Routt County treasurer, Peabody reach agreement
STEAMBOAT SPRINGS — Routt County and entities including the South Routt School District and South Routt Medical Center will soon have overdue tax payments from Peabody Energy Holdings, the company announced Monday.
Peabody, along with a public relations firm working on behalf of Routt County Treasurer Brita Horn, said in a news release that an agreement will allow for the payment of “nearly $1.8 million in 2015 property taxes for Routt County.”
Peabody, which filed bankruptcy in April, was cleared to pay the overdue taxes in July, but Horn had refused to accept the payment unless it included interest and fees on top of the $1.77 million in taxes, citing a legal obligation to accept the interest and fees at the same time as the tax payment.

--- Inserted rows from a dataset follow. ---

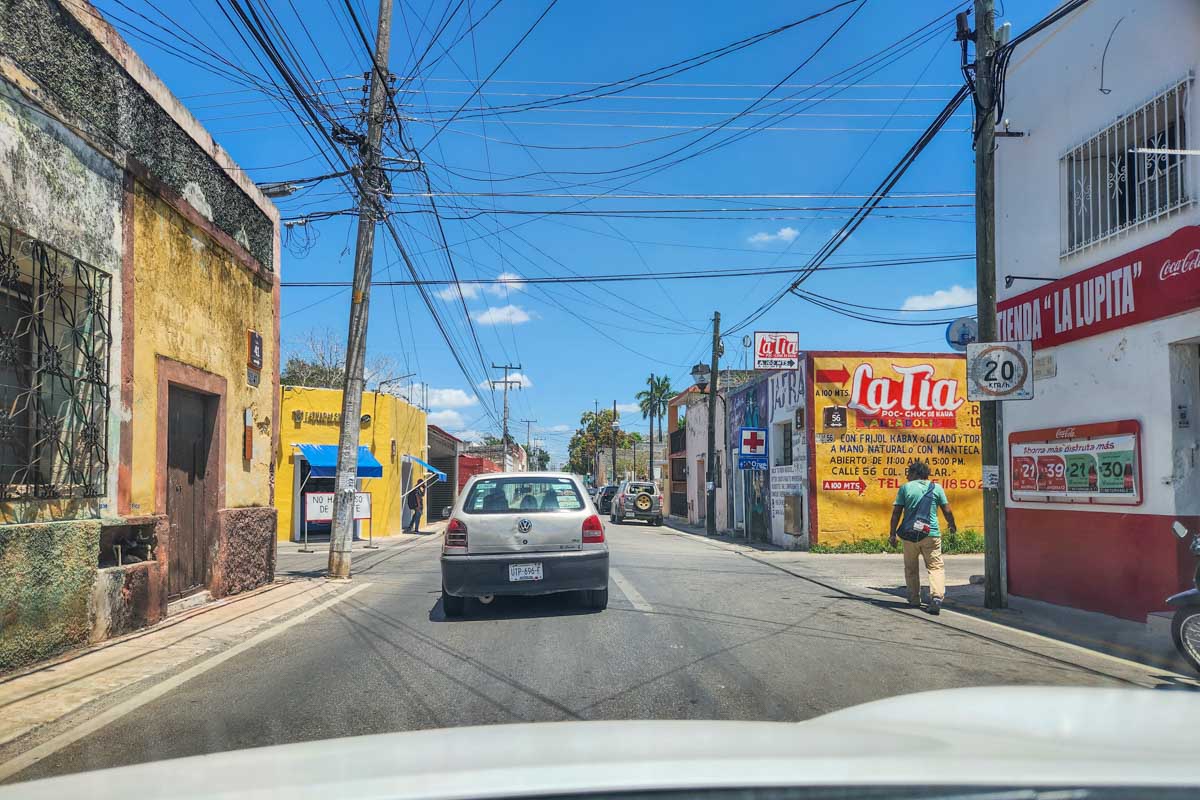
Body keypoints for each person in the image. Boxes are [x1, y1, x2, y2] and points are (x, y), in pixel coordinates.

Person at [888, 460, 956, 615]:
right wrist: (952, 525)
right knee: (935, 566)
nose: (907, 476)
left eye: (908, 473)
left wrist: (892, 534)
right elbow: (947, 510)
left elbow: (896, 513)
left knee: (911, 567)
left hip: (909, 534)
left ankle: (914, 598)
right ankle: (937, 597)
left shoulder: (905, 488)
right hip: (931, 534)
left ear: (915, 473)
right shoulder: (937, 488)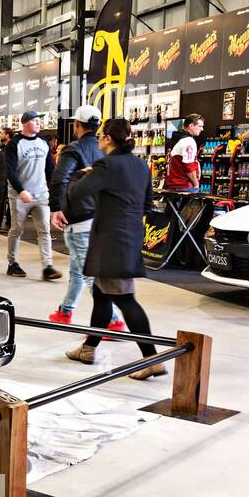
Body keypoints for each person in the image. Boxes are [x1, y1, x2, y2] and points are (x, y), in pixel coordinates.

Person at [64, 118, 165, 379]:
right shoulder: (141, 165)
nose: (97, 139)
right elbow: (147, 204)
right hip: (129, 236)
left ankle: (152, 358)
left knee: (125, 299)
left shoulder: (106, 165)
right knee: (101, 294)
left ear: (108, 138)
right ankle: (88, 349)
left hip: (111, 241)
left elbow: (77, 194)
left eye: (100, 136)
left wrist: (80, 174)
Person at [49, 105, 125, 331]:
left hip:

The news release was worded in a vague manner that doesn’t reveal whether the payment includes interest or additional legal fees sought by Horn.
The news release was sent to the Steamboat Today just before 4 p.m. Monday, but Horn and a media contact listed on the release were unable to provide further details about the agreement as of early Monday evening.
County manager Tom Sullivan and attorney Erik Knaus said Monday afternoon they also learned the news of the agreement via the same news release and were also unaware of whether the payment would include the interest and fees sought by Horn.
Horn thanked Peabody in the news release for their work in reaching the agreement.
“I thank Peabody for its proactive and positive approach in resolving this complex matter,” Horn wrote.
According to the news release, the money had already been wired to Horn for payment to county taxing authorities.
News of the agreement was “thrilling” for South Routt School District Superintendent Darci Mohr, who was in the process of finishing letters to Horn and Peabody urging a speedy resolution of the tax payment issue.
Mohr said as soon as the district receives its share of the taxes, it will move forward with repaying $565,000 of a $1 million loan the district received from the State Board of Education’s contingency fund in July.
The district will hold on to the remaining $435,000 of the loan for now, as the money was an advance for 2017 payments expected from Peabody.
“It’s a big sigh of relief that we can move forward and maybe put the contingency plan discussion on a back burner, hopefully for good,” Mohr said.
The South Routt Board of Education met in a special session Thursday to discuss contingency plans for acquiring money to repay the state if the treasurer and Peabody were unable to resolve the situation.